The problem with ports was that, in order to get imap/ssl in PHP some IMAP library needed to be compiled with SSL (part of imap-uw). imap-uw wasn't compiled from a port (it looked like it was installed from binary... maybe at install time?) so I had to track down the line in the PHP makefile that checked this library file for SSL support and then track down which package provided that library. Once I'd done all this, it was a simple job.

I'm sure a lot of my distaste for the ports system comes from the jackass that built these servers (who has since left the country). He has things built from source that depend on things in ports & then there's things in ports that depend on those packages. Trying to upgrade/recompile the ports tree took down the mail server for about 1.5 days, until we could figure out how he'd had everythign built.
 
Yeah, that's just poor administration. No wonder you don't like ports; you had a cowboy running the machines before you. That sounds a lot like the headaches I had under Linux that helped drive me towards FreeBSD.

I used to run a FreeBSD server for some friends. Every now and then they'd see fit to just rebuild something from source cause they simply didn't understand how the FreeBSD ports system worked, and that would just fuck things right up. They eventually got tired of me telling them were doing things wrong and decided they didn't want to listen any more, so they run the machine without my help any more...Never mind that they can't upgrade anything very easily and the machine is generally problematic, while the machine I set up for my stuff after parting ways with them has been rock-solid.

Don't blame the ports system cause the previous admin was a fucking idiot.
 
There is indeed support for the nForce2 ethernet controller.

I run FreeBSD 5.2.1-RELEASE-p8 on a A7N8X DLX mobo and right now I am using the nVidia controller as a test.

The problem is that the support for the controller is not out of the box. Have to install it from the ports at /usr/ports/net/nvnet. It's a .ko and it works like a champ so far.

There is also support for the nVidia onboard sound (2 channel I believe, not 4 channel support) with the pcm driver.

Support for the onboard 3Com controller was out of the box (it wasn't always this way for the 3Com controller on the A7N8X DLX).

If the system is built properly the first time and all programs are installed from ports properly there shouldn't be much of an issue with installing/upgrading using cvsup and portupgrade.

I just with the ATI and nVidia drivers were better supported. Sure, nVidia works (for the most part). Support for a Gigabyte FX5200 sucked and I had to drop back to a PNY GF4MX400 to get decent support with the nVidia drivers.

## Collected material
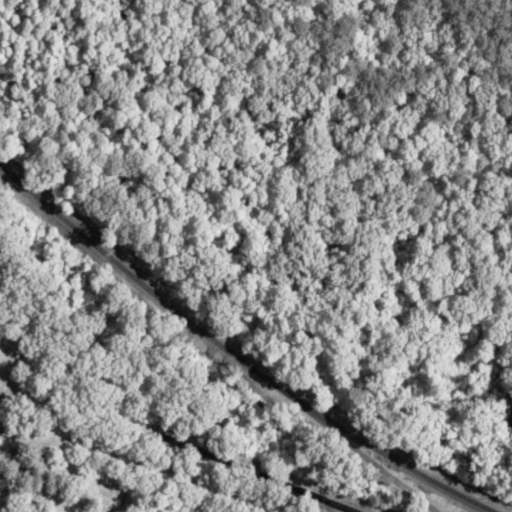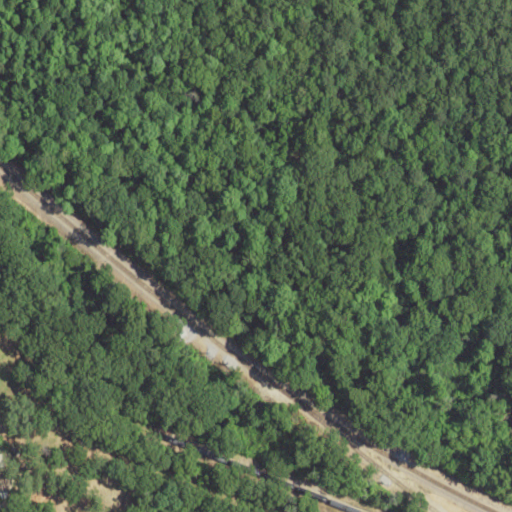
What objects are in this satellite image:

## Tasks for this exercise
A) Reproduce, word for word, the stretch of the FreeBSD ports discussion from "I used to run" through "has been rock-solid.".
B) Write the next part of the FreeBSD ports discussion, picking up after its final sentence.
The data above come from a separate source.

## Task results
A)
I used to run a FreeBSD server for some friends. Every now and then they'd see fit to just rebuild something from source cause they simply didn't understand how the FreeBSD ports system worked, and that would just fuck things right up. They eventually got tired of me telling them were doing things wrong and decided they didn't want to listen any more, so they run the machine without my help any more...Never mind that they can't upgrade anything very easily and the machine is generally problematic, while the machine I set up for my stuff after parting ways with them has been rock-solid.

B)
The X ATI drivers are good for 2D. I can use my ATI 9700 pro dual head without any problems but the 3D support sucks.

In the past I built a FreeBSD system with GF3 Ti 200 that ran awesome and I could play the Linux version of UT2K3 without any problems. I considered taking the GF3 Ti 200 back from the wife but decided it would be too much of a PITA.
 
I use Linux on only one machine at work. This is for two reasons:

1) Samba or NFS under BSD can't mount an AS400's QDLS folder share (This is with 4.10-STABLE, Samba 3.x, and V5R1 on the AS400). It's a no go. I constantly get "resource not available" even after using the correct username and password.

2) No driver support for the internal 8-port modem I use for customer needs.

Give me #1 and #2 under *BSD and Linux will once again be out the door. I could fix #2 by just sticking an 8-port modem WIC card in one of our Cisco routers and using ACLs to keep traffic out of everything else but the internal 8-port modem card was unbeatable in price (~$100 on eBay). Even then I still would have been left with problem #1.

My Linux distro of choice is Debian. Gentoo went out the door after taking more than 1 hour to install.
 
NewBlackDak said:
I have no arguments that FreeBSD is very stable, but I've got Linux servers that hundereds of days of uptime. I actually migrated my MySQL server from FreeBSD to Linux. It's just as stable, and it's faster. Not magnitudes faster, but enough to notice.

Chances are you bumped your head into the useless filesystem. UFS does its job, as does UFS2, but neither are particularly good compared to alternatives. Just think that somewhere, over the rainbow JFS looms.